Theatrical release poster
|Directed by||Paul Bogart|
|Produced by||Sidney Beckerman
|Screenplay by||Stirling Silliphant|
|Story by||Novel The Little Sister:
|Music by||Peter Matz|
|Cinematography||William H. Daniels|
|Editing by||Gene Ruggiero|
September 19, 1969
October 22, 1969
|Running time||96 minutes|
Marlowe (1969) is a neo-noir movie starring James Garner as Raymond Chandler's private detective Philip Marlowe. Directed by Paul Bogart, the mystery film was written by Stirling Silliphant based on Chandler's 1949 novel The Little Sister.
Many of the wisecracking Marlowe lines incorporated by Silliphant for this movie were taken directly from Chandler's novel. Silliphant is best known for his Academy Award-winning screenplay for In the Heat of the Night (1967) and creating the television series Route 66 and Naked City.
The film's title song Little Sister (named after the novel from which the film is derived) is provided by the group Orpheus.
Los Angeles private-eye Philip Marlowe is trying to locate the brother of his new client, a woman named Orfamay Quest. The trail leads to two men who deny any knowledge of the brother's existence. Both are soon killed by an ice pick, so Marlowe deduces that there is much more to this than a simple missing-person case.
Marlowe's path crosses that of a blackmailed movie star, Mavis Wald, and her friend, exotic dancer Dolores ("With an O"). A mobster sends Kung Fu expert Winslow Wong to bust up Marlowe's office and warn him off the case, while Lieutenant French also cautions the detective to stay out of the police's way.
Hand-to-hand combat between the martial artist and detective leads to Wong's plummeting to his death off a balcony. Several more die along the way in a case that leads to a final shootout during a striptease.
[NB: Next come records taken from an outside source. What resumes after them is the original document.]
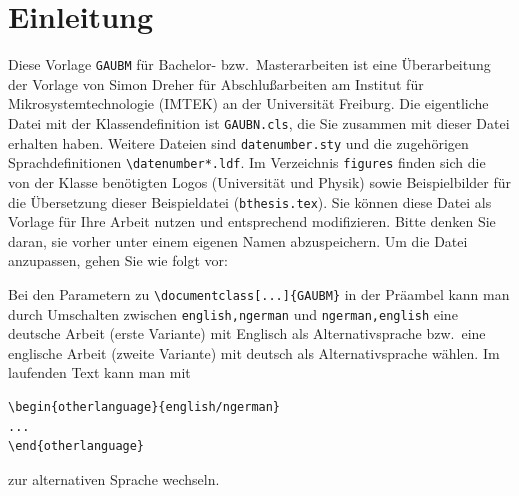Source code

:\documentclass[bachelor,       %
               twoside,        %
               BCOR10mm,       %
               ngerman,english  %
               ]{GAUBM}
\begin{document}
\mainmatter   %

\chapter{Einleitung}
Diese Vorlage \verb!GAUBM!
f{\"u}r Bachelor- bzw.\ Masterarbeiten ist eine {\"U}berarbeitung der
Vorlage von Simon Dreher f{\"u}r Abschlu{\ss}arbeiten am
Institut f{\"u}r Mikrosystemtechnologie (IMTEK)
an der Universit{\"a}t Freiburg. Die eigentliche Datei mit der Klassendefinition
ist \verb!GAUBN.cls!, die Sie zusammen mit dieser Datei erhalten haben. Weitere
Dateien sind \verb!datenumber.sty! und die zugeh{\"o}rigen Sprachdefinitionen
\verb!\datenumber*.ldf!. Im Verzeichnis \verb!figures! finden sich die
von der Klasse ben{\"o}tigten Logos (Universit{\"a}t und Physik) sowie Beispielbilder
f{\"u}r die {\"U}bersetzung dieser Beispieldatei (\verb!bthesis.tex!).
Sie k{\"o}nnen diese Datei als Vorlage f{\"u}r Ihre Arbeit nutzen und entsprechend
modifizieren. Bitte denken Sie daran, sie vorher unter einem eigenen Namen
abzuspeichern.
Um die Datei anzupassen, gehen Sie wie folgt vor:

Bei den Parametern zu \verb!\documentclass[...]{GAUBM}! in der Pr{\"a}ambel
kann man durch Umschalten
zwischen \verb!english,ngerman! und \verb!ngerman,english! eine
deutsche Arbeit (erste Variante) mit Englisch als Alternativsprache bzw.\ eine
englische Arbeit (zweite Variante) mit deutsch als Alternativsprache
wählen. Im laufenden Text kann man mit 
\begin{verbatim}
\begin{otherlanguage}{english/ngerman}
...
\end{otherlanguage}
\end{verbatim}
zur alternativen Sprache wechseln.
\end{document}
- James Garner as Philip Marlowe
- Gayle Hunnicutt as Mavis Wald
- Carroll O'Connor as Lt. Christy French
- Rita Moreno as Dolores Gonzáles
- Sharon Farrell as Orfamay Quest
- William Daniels as Mr. Crowell
- H.M. Wynant as Sonny Steelgrave
- Jackie Coogan as Grant W. Hicks
- Kenneth Tobey as Sgt. Fred Beifus
- Bruce Lee as Winslow Wong
- Christopher Cary as Chuck
- George Tyne as Oliver Hady
- Corinne Camacho as Julie
- Paul Stevens as Dr. Vincent Lagardie
- Roger Newman as Orrin Quest
- Read Morgan as Gumpshaw
The staff at Variety magazine gave the film a mixed review and wrote,
Raymond Chandler's private eye character, Philip Marlowe, is in need of better handling if he is to survive as a screen hero. Marlowe is a plodding, unsure piece of so-called sleuthing in which James Garner can never make up his mind whether to play it for comedy or hardboil. Stirling Silliphant's adaptation of The Little Sister comes out on the confused side, with too much unexplained action...Garner walks through the picture mostly with knotted brow, but Gayle Hunnicutt as the actress is nice to look at toward the end. Rita Moreno as a strip dancer delivers soundly, but a peeler does not a picture make.
Critic Roger Ebert criticized parts of the film in his review, writing,
But [Chandler's] books depend mostly on the texture and style of life in Los Angeles, and on the cynical intelligence of Philip Marlowe. That's probably why Marlowe, the latest movie to be based on a Chandler book, is not very satisfactory. Even though director Paul Bogart shot on location, he has not quite captured the gritty quality of Chandler's LA. And James Garner, the latest Marlowe (after Robert Montgomery, Dick Powell and Humphrey Bogart), is a little too inclined to play for light, wry, James Bond-style laughs...detective movies have got to function at the level of plot, somehow, unless they star Bogart and are written by William Faulkner and just brazen their way through. Marlowe isn't brazen enough. Somewhere about the time when the Chinese martial arts expert wrecks his office (in a very funny scene), we realize Marlowe has lost track of the plot, too.